Mais, au-delà du cas de La
Rocque, ce qui gêne manifestement dans la démonstration de Zeev Sternhell, c’est
que son analyse fasse de Vichy la dernière maturation d’un fruit mauvais dont
les armées allemandes auront été les jardiniers. On ne peut comprendre la
facilité avec laquelle, du conseil d’état à l’université, en passant par le
barreau et la magistrature, l’acceptation du pire se soit faite en quelques
semaines, sans prendre en compte la culture politique des élites françaises sur
la longue durée.
Voilà qui gêne la
démonstration des tenants de l’allergie française au fascisme. Rien n’y fait,
le Vichy avant Vichy selon la formule de Gérard Noiriel, est un passé qui ne
passe pas.
A force d’affirmer qu’il n’y a
de fascisme que l’italien, les anti-Sternhell se refusent à voir ce qu’il y a d’innovant
dans la voie que ce dernier a ouverte. Georges Orwell avait eu cette formule :
le fascisme en Angleterre portera des chapeaux melon. La Rocque a cherché une
formule qui puisse en être le pendant français, formule à la fin proche en fait
des dictatures du sud de l’Europe « si
proches de nous par leurs origines ethniques et par leurs civilisations
ancestrales », fondées sur les « forces spirituelles » et les « mystiques essentielles », selon lui.

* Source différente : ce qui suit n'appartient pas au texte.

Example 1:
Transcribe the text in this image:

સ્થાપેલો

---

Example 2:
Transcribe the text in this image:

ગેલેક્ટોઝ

C’est dans ce domaine qu’il y
aurait lieu de poursuivre les analyses de Zeev Sternhell. Si l’on admet que les
dictatures de Salazar et Franco peuvent être définies comme des
christo-fascismes, l’on aperçoit alors que le programme corporatiste du colonel
de La Rocque était bien proche des modèles qui l’inspiraient. Mais ce serait
admettre qu’il n’était pas républicain et qu’il appartenait bien au courant des
anti-lumières. Sa référence à la république nouvelle, à laquelle il espérait qu’aboutirait
la révolution nationale voulue par Vichy, était dans le prolongement du
programme des croix-de-feu qui visait à annuler et la révolution française et
la periode de la monarchie administrative des Lumières.
Zeev Sternhell aimait la France, sa patrie de cœur, de même que sa patrie de vie que fut Israël. Il aimait à penser que son apport à l’étude de l’histoire politique de la France contemporaine faisait de lui un historien de la France à défaut d’être un historien français. C’est cela que certains veulent lui dénier. Son œuvre, nous le croyons, sera plus forte que celle de ces critiques malveillantes.